* **Questão 1**:
Segundo o texto sobre Eduardo Lourenço, em que ano concluiu ele a licenciatura em Ciências Histórico-Filosóficas?
* **Questão 2**:
Escreva a continuação do texto sobre Eduardo Lourenço, começando depois da última frase apresentada.

* **Texto extraído**:
┏━━

Assinala-se hoje mais um aniversário de Eduardo Lourenço, pelo que é dia de recordar um cidadão que derrubou fronteiras.
Começou a distinguir-se em Coimbra, aquando da sua licenciatura em Ciências Histórico-Filosóficas, concluída em 1946. Na cidade do conhecimento, encontra um ambiente aberto a reflexão.
Prossegue a sua formação académica com um estágio na Universidade de Bordéus, em 1949, e torna-se embaixador da cultura portuguesa nas universidades de Hamburgo e Heidelberg (entre 1953 e 1955) e na Universidade de Montpellier (de 1956 a 1958).
É docente durante um ano na Universidade Federal da Bahia, como professor convidado de Filosofia, e passa a viver em França, em 1960.

┗━━

* **Linhas fornecidas**:

┏━━

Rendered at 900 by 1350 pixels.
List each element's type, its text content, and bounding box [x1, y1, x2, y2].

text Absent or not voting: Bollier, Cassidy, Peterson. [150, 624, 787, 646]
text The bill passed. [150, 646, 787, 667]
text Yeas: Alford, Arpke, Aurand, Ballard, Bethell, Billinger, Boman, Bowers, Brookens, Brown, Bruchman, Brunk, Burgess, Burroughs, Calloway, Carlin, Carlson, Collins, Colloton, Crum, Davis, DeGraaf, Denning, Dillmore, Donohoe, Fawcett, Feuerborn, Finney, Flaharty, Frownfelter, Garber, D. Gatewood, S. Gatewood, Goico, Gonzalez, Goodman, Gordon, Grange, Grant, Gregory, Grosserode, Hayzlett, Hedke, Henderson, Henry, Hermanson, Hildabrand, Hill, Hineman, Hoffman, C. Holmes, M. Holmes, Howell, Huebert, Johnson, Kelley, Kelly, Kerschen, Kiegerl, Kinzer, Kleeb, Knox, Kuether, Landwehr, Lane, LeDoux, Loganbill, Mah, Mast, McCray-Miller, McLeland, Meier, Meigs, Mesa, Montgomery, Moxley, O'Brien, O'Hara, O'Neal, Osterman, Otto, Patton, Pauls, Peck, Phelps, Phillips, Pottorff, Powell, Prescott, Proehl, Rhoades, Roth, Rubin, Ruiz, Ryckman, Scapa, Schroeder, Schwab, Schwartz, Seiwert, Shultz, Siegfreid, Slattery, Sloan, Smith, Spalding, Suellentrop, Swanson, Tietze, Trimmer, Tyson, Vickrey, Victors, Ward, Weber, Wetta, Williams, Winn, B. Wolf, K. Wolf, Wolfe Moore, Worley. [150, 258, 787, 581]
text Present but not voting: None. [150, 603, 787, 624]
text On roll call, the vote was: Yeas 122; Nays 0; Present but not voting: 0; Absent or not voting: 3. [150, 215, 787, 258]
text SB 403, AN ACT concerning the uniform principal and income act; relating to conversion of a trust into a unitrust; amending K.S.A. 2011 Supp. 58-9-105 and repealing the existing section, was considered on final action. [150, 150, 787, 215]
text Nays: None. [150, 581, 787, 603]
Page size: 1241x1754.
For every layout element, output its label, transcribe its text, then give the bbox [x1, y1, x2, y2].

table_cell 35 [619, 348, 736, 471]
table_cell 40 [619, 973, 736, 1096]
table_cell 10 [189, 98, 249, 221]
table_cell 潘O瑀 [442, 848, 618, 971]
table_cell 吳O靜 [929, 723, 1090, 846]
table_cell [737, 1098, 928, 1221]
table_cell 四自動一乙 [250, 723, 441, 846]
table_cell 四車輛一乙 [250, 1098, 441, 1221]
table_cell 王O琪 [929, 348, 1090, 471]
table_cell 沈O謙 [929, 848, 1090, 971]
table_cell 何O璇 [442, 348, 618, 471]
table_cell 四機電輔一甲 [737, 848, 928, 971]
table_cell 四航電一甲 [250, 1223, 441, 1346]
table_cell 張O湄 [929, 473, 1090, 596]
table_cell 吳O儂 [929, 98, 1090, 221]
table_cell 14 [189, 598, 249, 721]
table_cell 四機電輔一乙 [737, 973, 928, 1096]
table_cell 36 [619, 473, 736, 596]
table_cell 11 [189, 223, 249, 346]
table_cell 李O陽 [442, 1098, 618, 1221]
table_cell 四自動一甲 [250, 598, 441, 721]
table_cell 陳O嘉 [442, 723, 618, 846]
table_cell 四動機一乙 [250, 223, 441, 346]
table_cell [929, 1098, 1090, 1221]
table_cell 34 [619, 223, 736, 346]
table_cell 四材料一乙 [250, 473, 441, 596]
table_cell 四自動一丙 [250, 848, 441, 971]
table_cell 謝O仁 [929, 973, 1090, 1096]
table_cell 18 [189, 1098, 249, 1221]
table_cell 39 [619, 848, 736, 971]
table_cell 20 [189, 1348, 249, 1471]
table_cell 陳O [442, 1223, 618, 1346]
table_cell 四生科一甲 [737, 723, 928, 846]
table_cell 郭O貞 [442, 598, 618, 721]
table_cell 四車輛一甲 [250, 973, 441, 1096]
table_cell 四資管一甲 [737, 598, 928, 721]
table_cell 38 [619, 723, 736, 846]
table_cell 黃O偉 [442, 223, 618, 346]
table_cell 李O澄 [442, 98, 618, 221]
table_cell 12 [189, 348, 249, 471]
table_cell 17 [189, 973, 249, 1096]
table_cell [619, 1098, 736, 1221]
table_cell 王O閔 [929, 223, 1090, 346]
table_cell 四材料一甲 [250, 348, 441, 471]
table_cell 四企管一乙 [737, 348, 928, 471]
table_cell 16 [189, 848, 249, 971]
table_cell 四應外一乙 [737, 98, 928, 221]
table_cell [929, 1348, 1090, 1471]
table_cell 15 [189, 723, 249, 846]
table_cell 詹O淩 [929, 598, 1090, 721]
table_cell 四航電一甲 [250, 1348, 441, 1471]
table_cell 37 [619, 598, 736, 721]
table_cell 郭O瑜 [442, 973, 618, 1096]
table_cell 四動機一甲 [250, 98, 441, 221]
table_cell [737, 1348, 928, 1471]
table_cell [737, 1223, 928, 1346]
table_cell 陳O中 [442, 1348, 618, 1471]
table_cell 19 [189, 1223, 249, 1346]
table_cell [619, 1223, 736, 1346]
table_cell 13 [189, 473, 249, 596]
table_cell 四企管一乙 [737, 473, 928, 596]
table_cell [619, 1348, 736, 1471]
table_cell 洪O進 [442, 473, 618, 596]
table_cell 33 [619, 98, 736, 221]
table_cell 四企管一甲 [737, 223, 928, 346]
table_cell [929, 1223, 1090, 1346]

┗━━

* **Resposta escrita 1**:
Em 1946.

* **Resposta escrita 2**:
Fixou residência em Vence, cinco anos mais tarde, e foi reitor na Universidade de Grenoble, de 1960 a 1965. Tornou-se professor jubilado em Nice, em 1988, um ano antes se tornar conselheiro cultural junto da Embaixada Portuguesa em Roma, até 1991. Em 1999, passa a ocupar o cargo de administrador não executivo da Fundação Calouste Gulbenkian, em Lisboa.
Influenciado por nomes como Husserl, Kierkegaard, Nietzsche, Heidegger, Sartre, Dostoievski, Franz Kafka ou Albert Camus, Eduardo Lourenço desenvolveu pensamentos sobre o existencialismo, sem nunca se deixar levar por correntes teóricas e ideologias.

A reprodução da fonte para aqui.